The Italian judiciary has accused three NGOs that help to rescue refugees at the sea of cooperating with people's smugglers from Libya. According to investigators, 21 employees of Save the Children, Médecins Sans Frontières, and Jugend Rettet have long communicated with smugglers and coordinated the departure and rescue of small overcrowded migrant boats.

The Le Temps daily reported on the investigation.

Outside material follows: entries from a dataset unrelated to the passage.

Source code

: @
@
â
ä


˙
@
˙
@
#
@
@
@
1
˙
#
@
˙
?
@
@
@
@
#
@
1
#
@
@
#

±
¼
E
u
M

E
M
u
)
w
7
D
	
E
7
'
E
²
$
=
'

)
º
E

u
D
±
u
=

According to the Italian police, cooperation in 12 rescue operations took place from spring to autumn 2017. A large part of the evidence was obtained by a police officer who infiltrated the workers of the Vos Hestia rescue ship of the Save the Children organization and filmed the joint action of smugglers and rescuers. Police also used wiretaps and seized material from confiscated computers and telephones during the final raid. The final police report 651-pages long and accuses 21 people of "circumventing the rescue system set up by the Italian authorities" and of cooperating with human smugglers.

How did the NGOs allegedly work with the smugglers? One early morning, for example, a group of Libyan smugglers arrived at the Vos Hestia and warned the ship's captain that a vessel full of refugees in need of rescue would soon appear. Prosecutors say nearly immediately a boat with 500 people on board emerged on the horizon, with one of the smugglers keeping the migrants calm by whipping them with a belt. The smugglers then organized the refugees' transfer to Vos Hestia, which transported them to the Italian shores with one smuggler on board. After three days, they sailed to the port of Reggio de Calabre, and the Libyan smuggler soon disappeared without a trace, describes Le Temps on of the operations from June 2017.

Under maritime law, the crew of a ship that sees a vessel in distress must first inform the Maritime Rescue and Coordination Center (MRCC) in Rome, which may grant the permission to intervene. According to investigators, crews of the rescue ships received GPS coordinates of the boats with migrants in advance, sailed as close to them as possible, and only then did the vessels report to the MRCC. Because they were closest, the MRCC often ended up ordering them to rescue the refugees.

The Italian police accused 21 members of the ship's crews and coordinators of non-profit organizations from Italy, Germany, France, Belgium, the United Kingdom, and Spain. They face between four months and 20 years in prison.

Médecins Sans Frontières (MSF) has issued a statement, refuting that the organization would commit these offenses. According to MSF, the refugees' rescue fully complies with the maritime law, with a total of 81,000 people allegedly surviving the journey across the sea thanks to MSF.